### AUFGABENTEXT

Die Einführung von KI ist letztlich weniger eine Technologie- als eine Organisationsfrage. Erfolgreich werden jene Unternehmen sein, die nicht nur neue Werkzeuge implementieren, sondern Arbeitsabläufe, Verantwortlichkeiten und Kompetenzen konsequent neu ausrichten.
Bereits heute entwickelt sich die Rolle von Maschinenbedienern vom manuellen Ausführen einzelner Arbeitsschritte hin zur Überwachung ganzer Produktionssysteme und zum Management von Ausnahmen. Gleichzeitig gewinnen Fähigkeiten wie Markenverständnis, farbkritische Anwendungen, Veredelungsdesign, Kundenberatung, kreative Problemlösung und die Beurteilung der Produktionsmachbarkeit an Bedeutung.

######

### [AUFGABE 1]
Fassen Sie den Absatz des Textes über die Einführung von KI, der mit „Bereits heute entwickelt sich“ beginnt, als Liste zusammen und behalten Sie seine wesentlichen Fakten bei.
### [AUFGABE 2]
Führen Sie den Text über die Einführung von KI im Anschluss an seinen letzten Satz mit einigen Sätzen fort.

### BEREITGESTELLTES MATERIAL

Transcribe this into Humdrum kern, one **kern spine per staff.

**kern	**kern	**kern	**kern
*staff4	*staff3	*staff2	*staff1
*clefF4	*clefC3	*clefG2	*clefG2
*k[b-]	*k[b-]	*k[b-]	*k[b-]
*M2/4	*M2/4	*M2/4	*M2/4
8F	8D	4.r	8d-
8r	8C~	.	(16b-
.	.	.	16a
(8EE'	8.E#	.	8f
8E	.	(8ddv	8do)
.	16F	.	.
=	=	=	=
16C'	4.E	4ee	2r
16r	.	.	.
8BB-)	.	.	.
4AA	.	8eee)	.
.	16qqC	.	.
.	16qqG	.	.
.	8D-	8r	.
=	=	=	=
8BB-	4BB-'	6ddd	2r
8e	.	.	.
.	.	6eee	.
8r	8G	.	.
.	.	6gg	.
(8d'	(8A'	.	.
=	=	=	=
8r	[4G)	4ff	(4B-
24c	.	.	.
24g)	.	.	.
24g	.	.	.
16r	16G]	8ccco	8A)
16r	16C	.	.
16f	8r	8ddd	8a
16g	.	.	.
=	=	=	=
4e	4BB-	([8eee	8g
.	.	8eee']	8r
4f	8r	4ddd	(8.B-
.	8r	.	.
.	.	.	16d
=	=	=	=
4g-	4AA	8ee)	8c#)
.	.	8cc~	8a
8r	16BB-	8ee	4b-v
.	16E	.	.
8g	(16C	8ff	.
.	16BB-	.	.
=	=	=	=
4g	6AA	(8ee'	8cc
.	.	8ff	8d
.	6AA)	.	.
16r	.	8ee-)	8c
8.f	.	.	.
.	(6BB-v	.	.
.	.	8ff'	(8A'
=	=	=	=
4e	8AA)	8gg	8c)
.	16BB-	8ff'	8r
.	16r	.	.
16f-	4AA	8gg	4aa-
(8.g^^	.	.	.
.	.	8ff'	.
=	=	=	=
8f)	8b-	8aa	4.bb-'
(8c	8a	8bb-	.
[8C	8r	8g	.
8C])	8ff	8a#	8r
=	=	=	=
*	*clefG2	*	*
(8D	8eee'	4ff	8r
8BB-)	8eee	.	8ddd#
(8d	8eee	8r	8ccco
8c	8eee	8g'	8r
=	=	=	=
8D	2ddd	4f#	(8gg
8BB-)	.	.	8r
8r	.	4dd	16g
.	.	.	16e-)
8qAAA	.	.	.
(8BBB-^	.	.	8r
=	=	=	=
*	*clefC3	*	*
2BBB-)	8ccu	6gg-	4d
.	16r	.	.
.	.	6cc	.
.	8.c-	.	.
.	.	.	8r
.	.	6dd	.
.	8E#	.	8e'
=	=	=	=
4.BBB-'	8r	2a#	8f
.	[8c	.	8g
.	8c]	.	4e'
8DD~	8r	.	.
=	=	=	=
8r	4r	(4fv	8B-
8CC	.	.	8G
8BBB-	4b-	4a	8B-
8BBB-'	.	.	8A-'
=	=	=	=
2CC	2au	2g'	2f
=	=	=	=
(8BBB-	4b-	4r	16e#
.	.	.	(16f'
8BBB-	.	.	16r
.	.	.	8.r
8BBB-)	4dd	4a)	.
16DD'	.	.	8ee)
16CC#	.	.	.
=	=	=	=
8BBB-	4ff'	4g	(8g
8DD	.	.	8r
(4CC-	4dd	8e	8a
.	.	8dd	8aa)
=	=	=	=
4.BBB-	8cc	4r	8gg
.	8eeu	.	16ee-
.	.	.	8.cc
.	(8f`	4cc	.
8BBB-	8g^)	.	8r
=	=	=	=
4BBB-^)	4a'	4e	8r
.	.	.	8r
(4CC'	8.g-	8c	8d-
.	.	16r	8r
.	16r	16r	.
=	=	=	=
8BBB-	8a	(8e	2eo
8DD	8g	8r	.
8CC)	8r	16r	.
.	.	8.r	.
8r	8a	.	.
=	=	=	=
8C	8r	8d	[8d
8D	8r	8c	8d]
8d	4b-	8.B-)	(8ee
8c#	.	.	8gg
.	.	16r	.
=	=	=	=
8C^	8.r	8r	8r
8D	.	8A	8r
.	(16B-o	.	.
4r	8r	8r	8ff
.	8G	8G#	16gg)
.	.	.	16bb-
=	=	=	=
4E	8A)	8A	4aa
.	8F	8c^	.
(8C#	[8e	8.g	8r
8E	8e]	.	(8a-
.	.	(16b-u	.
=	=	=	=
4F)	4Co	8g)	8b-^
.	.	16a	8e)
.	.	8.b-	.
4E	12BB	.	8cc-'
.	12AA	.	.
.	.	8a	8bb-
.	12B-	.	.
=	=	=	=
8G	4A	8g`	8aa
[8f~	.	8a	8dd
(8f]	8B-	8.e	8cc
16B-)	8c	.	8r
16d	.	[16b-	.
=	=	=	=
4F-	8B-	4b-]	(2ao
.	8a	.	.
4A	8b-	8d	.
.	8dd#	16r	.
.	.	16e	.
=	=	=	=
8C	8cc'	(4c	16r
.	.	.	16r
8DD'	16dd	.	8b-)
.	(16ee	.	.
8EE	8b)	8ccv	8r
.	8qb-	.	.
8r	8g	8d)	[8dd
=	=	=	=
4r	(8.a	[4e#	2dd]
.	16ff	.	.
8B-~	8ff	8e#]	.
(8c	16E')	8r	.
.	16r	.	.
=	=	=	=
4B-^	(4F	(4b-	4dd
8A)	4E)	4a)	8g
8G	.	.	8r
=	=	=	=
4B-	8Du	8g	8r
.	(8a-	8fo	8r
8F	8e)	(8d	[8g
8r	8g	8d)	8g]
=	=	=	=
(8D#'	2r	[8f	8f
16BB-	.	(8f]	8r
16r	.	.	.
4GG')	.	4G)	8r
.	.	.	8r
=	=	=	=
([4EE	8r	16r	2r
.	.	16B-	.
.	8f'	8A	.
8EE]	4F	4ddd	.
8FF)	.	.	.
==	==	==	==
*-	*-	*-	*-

######

### [LÖSUNG 1]
- Die Rolle von Maschinenbedienern wandelt sich schon heute.
- Statt einzelne Arbeitsschritte manuell auszuführen, überwachen sie zunehmend ganze Produktionssysteme und managen Ausnahmen.
- Wichtiger werden zugleich diese Fähigkeiten:
  - Markenverständnis
  - farbkritische Anwendungen
  - Veredelungsdesign
  - Kundenberatung
  - kreative Problemlösung
  - Beurteilung der Produktionsmachbarkeit

### [LÖSUNG 2]
Druckereien differenzieren sich immer mehr durch Personalisierung, Spezialanwendungen, Veredelung, Premiumverpackungen und integrierte Marketinglösungen. Daher werden menschliche Kreativität und Beratungskompetenz sogar wichtiger.
Letztlich wird die Produktionsumgebung der Zukunft hochgradig automatisiert sein und über kleinere, aber besser qualifizierte und digital kompetentere Teams verfügen. Wettbewerbsvorteile werden dort entstehen, wo sich KI-gestützte Effizienz mit menschlichen Stärken wie Kreativität, Urteilsvermögen, Anpassungsfähigkeit, Kundenverständnis und strategischem Denken verbindet.